A primeira metade do repertório termina com 'Millennium Toll' e a outra metade começa com 'Arrival', duas peças que juntas ocupam um espaço de 13 minutos e meio e que podem ser apreciadas e degustadas como duas exposições mutuamente complementares do espectro de possibilidades, empresas criativas que dirigem esses dois Golias. 'Millennium Toll' expande confortavelmente o lirismo sereno e contemplativo, aproveitando apropriadamente a bela base melódica que foi criada para a ocasião. Enquanto o sax de Jackson opera como um cúmplice próximo do violino, a flauta serve como contraponto ao manto do violino durante o breve interlúdio etéreo; Terminada esta peça, a peça completa-se com um brilho majestoso sob a recuperação do diálogo entre violino e sax, embora desta vez se note um maior ímpeto expressivo no primeiro. Por seu lado, 'Arrival' orienta-se mais propriamente pelos caminhos da fusão e do jazz contemporâneo através da criação de uma atmosfera etérea que se situa a meio caminho entre o perturbador e o angelical. Durante o seu longo e furtivo prelúdio, o nome do jogo é subtileza e os dois monarcas decidem utilizar os respetivos instrumentos não tanto para sustentar um diálogo, mas para lançar evocações da ordem do universo desde o mais íntimo dos seus corações. Uma vez instalada uma ranhura bem definida e agradavelmente parcimoniosa, um novo diálogo adequado pode ocorrer entre o vôo dos ventos e os restos das cordas. Podemos muito bem designar estas duas peças como destaques do álbum mas é verdade que ainda existem algumas mais agradáveis ​​para desfrutar. 'Come Again' é basicamente uma jam mid-tempo que atua como base para outro quadro de diálogo intenso entre Cross e Jackson: um primo não muito distante de 'Predator'. Quando chega a vez de 'Breaking Bad', as coisas aceleram visivelmente numa base jazz-rock que os atores da dupla rítmica manejam e manipulam com eficiência brilhante e extravagante. A vitalidade predominante atinge níveis enormes quando Cross se deixa levar pelo seu próprio poder; É, sem dúvida, a coisa mais extrovertida do álbum. 'Senhor. Morose' muda drasticamente para o introvertido dentro de uma atmosfera lânguida com bordas claramente evocativas: os dois líderes desta estrutura sonora voltam-se mais uma vez para a faceta mais sutil de sua missão musical compartilhada.
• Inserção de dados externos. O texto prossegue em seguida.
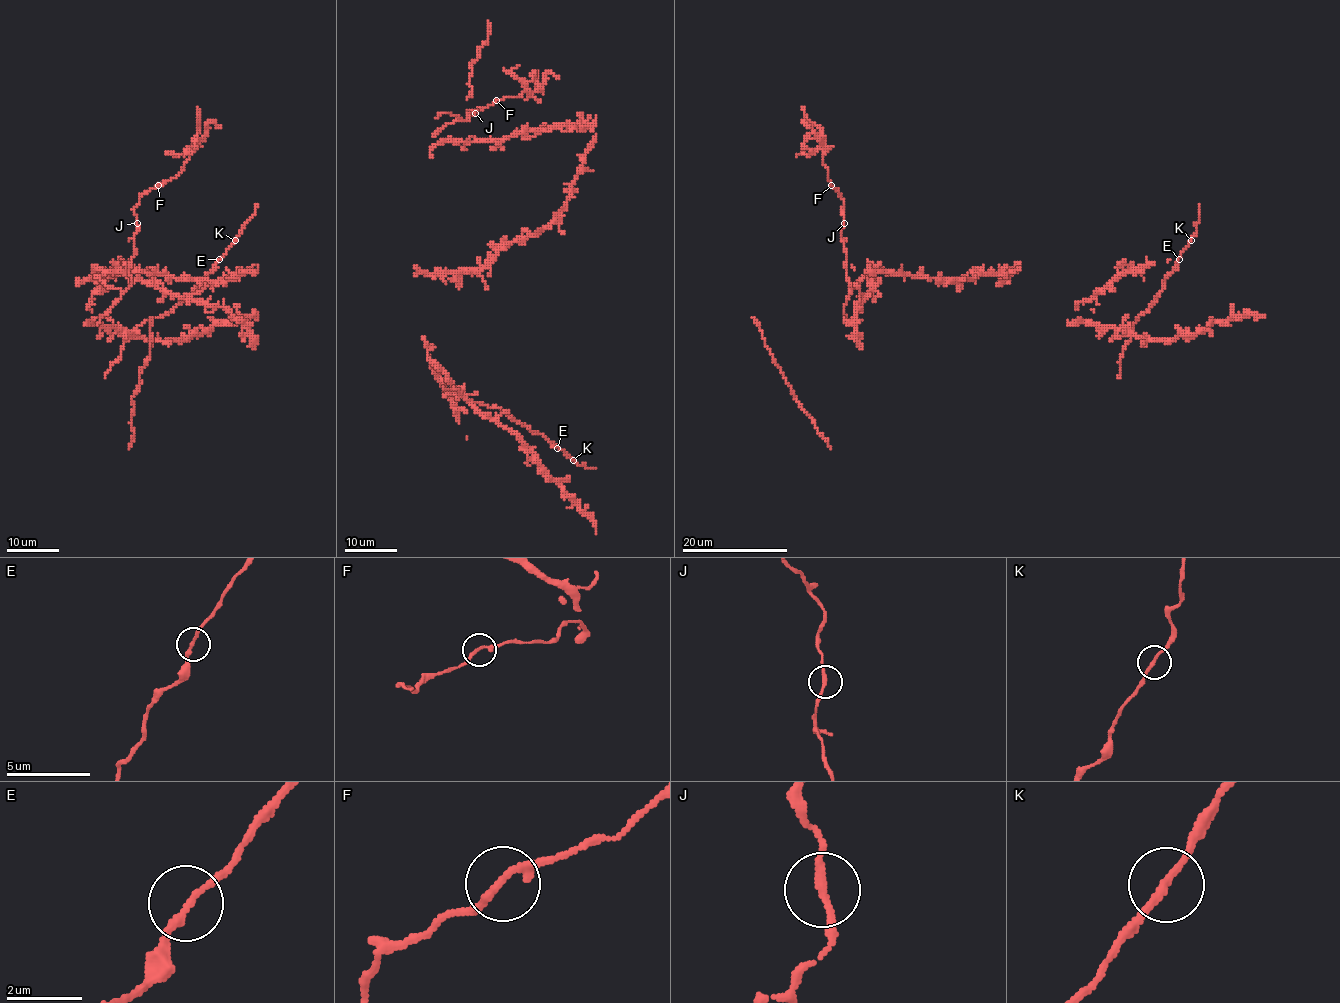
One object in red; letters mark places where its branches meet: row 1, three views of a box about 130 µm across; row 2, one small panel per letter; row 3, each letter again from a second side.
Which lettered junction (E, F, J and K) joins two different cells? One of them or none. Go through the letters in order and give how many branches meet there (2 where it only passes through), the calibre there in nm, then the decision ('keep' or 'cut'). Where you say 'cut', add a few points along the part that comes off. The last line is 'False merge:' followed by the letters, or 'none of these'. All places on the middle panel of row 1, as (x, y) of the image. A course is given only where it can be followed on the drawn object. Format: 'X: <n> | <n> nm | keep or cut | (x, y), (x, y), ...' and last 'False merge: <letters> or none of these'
E: 2 | 190 nm | keep
F: 2 | 180 nm | keep
J: 2 | 190 nm | keep
K: 2 | 180 nm | keep
False merge: none of these

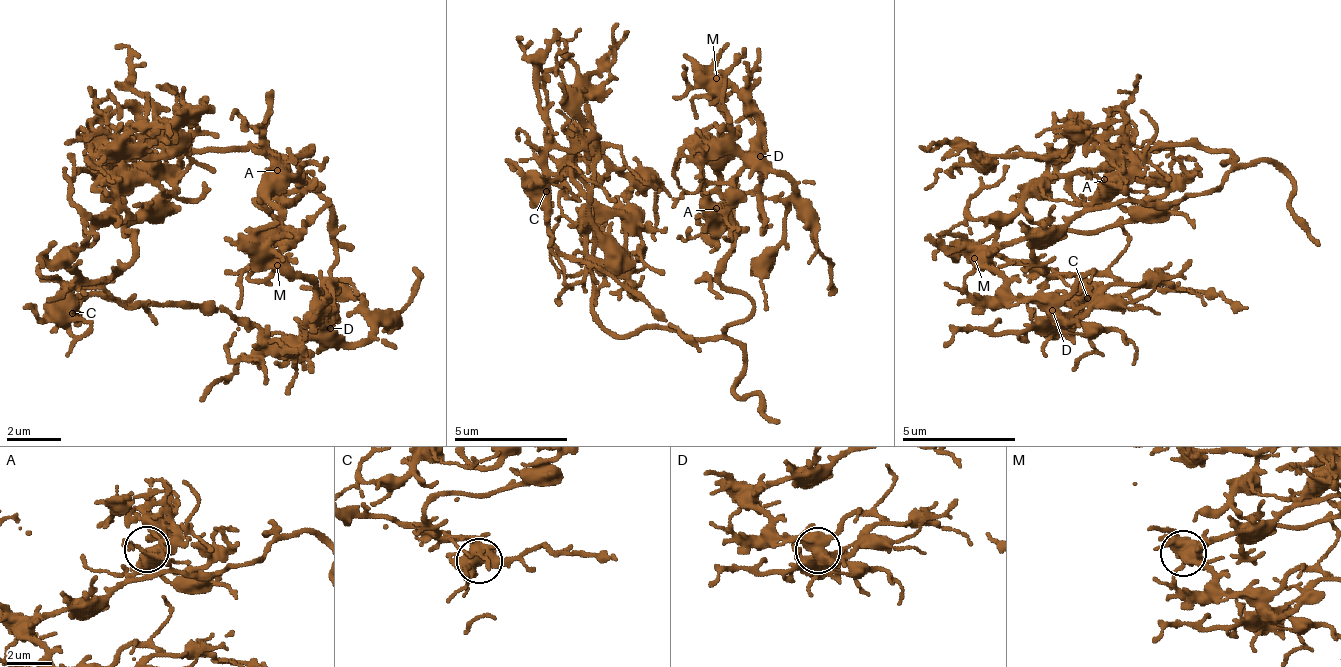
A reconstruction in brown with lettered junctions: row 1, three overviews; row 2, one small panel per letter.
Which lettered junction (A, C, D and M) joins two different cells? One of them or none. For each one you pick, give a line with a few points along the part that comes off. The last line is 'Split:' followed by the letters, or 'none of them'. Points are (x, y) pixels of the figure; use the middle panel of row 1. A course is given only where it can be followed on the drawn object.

Com o surgimento de 'Anthem For Another Day' começamos a aproveitar o momento mais caloroso do repertório através de um lirismo graciosamente imponente. Além da inserção de um breve interlúdio de claro tenor sinfônico sob a orientação da flauta, a abordagem utilizada pelo conjunto é circular em torno do motivo central simples e cativante. O extenso clímax final da peça coloca a estratégia no posicionamento de Jackson para o aprimoramento das bases harmônicas e de Cross para a expansão de um solo tão eletrizante quanto sublime (alguma herança de 'Trane To Kiev' é perceptível aqui, diga-se por falar nisso). Tão peculiarmente apropriado quanto sarcasticamente preciso é o título da peça destinada a encerrar o repertório: 'Time Gentlemen, Please', um pequeno exercício de experimentação aleatória onde o amorfo impõe a sua lógica propulsora de caos controlado. Este exercício de tensões concisas designado por um cartaz humorístico acaba por ser o encerramento ideal para um álbum que vale o peso de ouro de cada uma das suas notas: “Another Day” não é apenas mais um álbum de rock progressivo entre outros, mas é , acima de tudo, o glorioso e alegre manifesto da comunhão das mentes gigantescas de DAVID CROSS e DAVID JACKSON. Diante do Golias da mediocridade sistemática do mainstream, é sempre bom para um David cheio de sonhos artísticos que surja o rock para enfrentá-lo: neste álbum temos dois.